The trip was facilitated on the ground by The European Azerbaijan Society, or TEAS, which arranged logistics as well as the sightseeing itinerary, which led the Jewish group from the Old City in the capital of Baku to the ancient rock paintings in Gobustan and the home of the Mountain Jews in Guba.
“I believe the kids learned a lot about Azerbaijani history and culture,” said TEAS Chairman Tale Heydarov. “Azerbaijan has become a symbol of religious tolerance in the region. Muslims, Jews and Christians live side by side in peace and harmony.”

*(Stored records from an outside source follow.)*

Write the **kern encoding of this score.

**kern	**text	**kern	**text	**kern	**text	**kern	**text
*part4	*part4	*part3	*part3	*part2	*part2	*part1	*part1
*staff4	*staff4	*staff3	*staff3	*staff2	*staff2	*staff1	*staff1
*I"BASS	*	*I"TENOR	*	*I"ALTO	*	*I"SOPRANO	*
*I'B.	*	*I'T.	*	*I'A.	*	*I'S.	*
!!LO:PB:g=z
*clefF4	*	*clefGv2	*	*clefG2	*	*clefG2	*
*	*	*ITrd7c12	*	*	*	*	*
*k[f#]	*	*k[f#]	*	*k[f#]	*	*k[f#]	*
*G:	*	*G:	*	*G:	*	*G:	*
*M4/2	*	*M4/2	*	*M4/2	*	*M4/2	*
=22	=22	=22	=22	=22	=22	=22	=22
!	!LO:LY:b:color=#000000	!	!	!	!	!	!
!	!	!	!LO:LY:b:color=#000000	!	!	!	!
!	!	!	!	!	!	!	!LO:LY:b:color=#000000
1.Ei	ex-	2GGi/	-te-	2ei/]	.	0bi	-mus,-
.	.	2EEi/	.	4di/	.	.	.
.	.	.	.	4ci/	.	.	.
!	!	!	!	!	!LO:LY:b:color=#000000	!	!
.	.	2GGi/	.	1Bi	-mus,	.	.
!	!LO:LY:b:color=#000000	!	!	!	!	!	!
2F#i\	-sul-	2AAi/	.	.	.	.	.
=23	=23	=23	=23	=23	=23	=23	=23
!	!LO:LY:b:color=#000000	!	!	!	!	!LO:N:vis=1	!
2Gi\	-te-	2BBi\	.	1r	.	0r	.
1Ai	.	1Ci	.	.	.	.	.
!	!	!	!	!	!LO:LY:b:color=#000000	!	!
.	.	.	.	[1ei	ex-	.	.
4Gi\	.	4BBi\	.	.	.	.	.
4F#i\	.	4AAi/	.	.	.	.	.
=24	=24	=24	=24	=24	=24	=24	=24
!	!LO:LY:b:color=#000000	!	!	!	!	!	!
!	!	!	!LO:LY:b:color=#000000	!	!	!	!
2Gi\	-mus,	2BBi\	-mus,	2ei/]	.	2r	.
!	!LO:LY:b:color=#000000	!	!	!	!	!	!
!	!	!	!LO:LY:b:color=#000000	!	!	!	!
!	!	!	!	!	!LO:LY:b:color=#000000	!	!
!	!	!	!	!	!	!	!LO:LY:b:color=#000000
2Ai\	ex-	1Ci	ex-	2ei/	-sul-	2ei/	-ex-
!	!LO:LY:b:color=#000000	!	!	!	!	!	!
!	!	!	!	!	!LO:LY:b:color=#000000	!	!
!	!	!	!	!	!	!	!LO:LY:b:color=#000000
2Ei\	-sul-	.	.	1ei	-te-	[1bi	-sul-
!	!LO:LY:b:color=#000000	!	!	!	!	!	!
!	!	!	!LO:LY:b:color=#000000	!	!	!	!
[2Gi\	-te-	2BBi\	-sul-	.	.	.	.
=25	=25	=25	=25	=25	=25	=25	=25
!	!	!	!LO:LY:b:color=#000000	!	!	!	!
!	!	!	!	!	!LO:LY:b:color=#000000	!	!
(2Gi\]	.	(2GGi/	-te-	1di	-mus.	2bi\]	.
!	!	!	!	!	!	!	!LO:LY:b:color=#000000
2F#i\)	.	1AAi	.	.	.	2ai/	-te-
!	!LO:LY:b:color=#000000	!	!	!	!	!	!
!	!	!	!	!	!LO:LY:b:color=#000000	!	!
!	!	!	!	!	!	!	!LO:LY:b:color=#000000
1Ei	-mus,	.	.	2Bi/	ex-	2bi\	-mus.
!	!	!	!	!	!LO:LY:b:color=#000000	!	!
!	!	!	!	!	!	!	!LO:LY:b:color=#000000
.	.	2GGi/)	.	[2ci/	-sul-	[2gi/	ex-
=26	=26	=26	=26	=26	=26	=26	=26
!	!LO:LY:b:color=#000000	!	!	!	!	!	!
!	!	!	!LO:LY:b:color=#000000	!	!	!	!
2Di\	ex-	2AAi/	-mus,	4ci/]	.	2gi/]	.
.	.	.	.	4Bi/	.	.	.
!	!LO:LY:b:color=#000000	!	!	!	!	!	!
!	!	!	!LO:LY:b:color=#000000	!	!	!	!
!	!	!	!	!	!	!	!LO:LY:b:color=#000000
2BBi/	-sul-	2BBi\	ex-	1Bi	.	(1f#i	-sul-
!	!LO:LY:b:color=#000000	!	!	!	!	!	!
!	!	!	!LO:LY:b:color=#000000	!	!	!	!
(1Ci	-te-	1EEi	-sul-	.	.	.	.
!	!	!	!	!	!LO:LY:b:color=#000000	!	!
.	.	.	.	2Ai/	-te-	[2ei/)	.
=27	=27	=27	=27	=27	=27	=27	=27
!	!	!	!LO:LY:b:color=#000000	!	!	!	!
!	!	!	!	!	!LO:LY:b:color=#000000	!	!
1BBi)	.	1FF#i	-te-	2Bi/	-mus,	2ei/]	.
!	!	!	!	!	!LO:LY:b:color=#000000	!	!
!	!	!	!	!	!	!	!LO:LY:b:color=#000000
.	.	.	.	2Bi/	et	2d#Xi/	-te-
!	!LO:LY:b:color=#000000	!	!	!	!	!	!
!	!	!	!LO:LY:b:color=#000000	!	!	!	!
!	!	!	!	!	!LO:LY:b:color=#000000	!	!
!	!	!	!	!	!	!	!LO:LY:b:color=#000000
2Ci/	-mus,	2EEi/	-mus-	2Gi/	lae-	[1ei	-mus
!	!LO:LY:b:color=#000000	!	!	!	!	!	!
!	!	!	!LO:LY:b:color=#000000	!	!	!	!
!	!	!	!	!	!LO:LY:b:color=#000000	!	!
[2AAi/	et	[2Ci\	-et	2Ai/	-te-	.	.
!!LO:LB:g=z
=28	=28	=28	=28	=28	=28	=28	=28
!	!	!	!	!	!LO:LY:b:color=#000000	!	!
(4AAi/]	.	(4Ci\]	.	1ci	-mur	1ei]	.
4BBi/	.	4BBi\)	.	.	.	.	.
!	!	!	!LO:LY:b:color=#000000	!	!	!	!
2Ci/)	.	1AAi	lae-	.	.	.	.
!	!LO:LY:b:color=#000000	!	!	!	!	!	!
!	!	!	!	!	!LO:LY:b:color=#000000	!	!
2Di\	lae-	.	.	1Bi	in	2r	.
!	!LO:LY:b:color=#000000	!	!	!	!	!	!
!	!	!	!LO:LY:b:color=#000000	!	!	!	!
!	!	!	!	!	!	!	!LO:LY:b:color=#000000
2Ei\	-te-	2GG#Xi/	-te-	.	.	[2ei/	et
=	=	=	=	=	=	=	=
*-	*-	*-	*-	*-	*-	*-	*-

“It’s important to spread the word of religious tolerance,” said 17-year-old Esther Benchetrit. “I will tell my friends and family to go and visit, because it’s beautiful and people are so sweet.”
This was the second trip by the Atlanta Jewish Academy to Azerbaijan and a similar program is being developed to bring Azerbaijani students to the U.S.
“We hope this project will yield long-term results, as the children grow into adults and create opportunities for business, politics, education and more between the two countries,” Birnbaum concluded.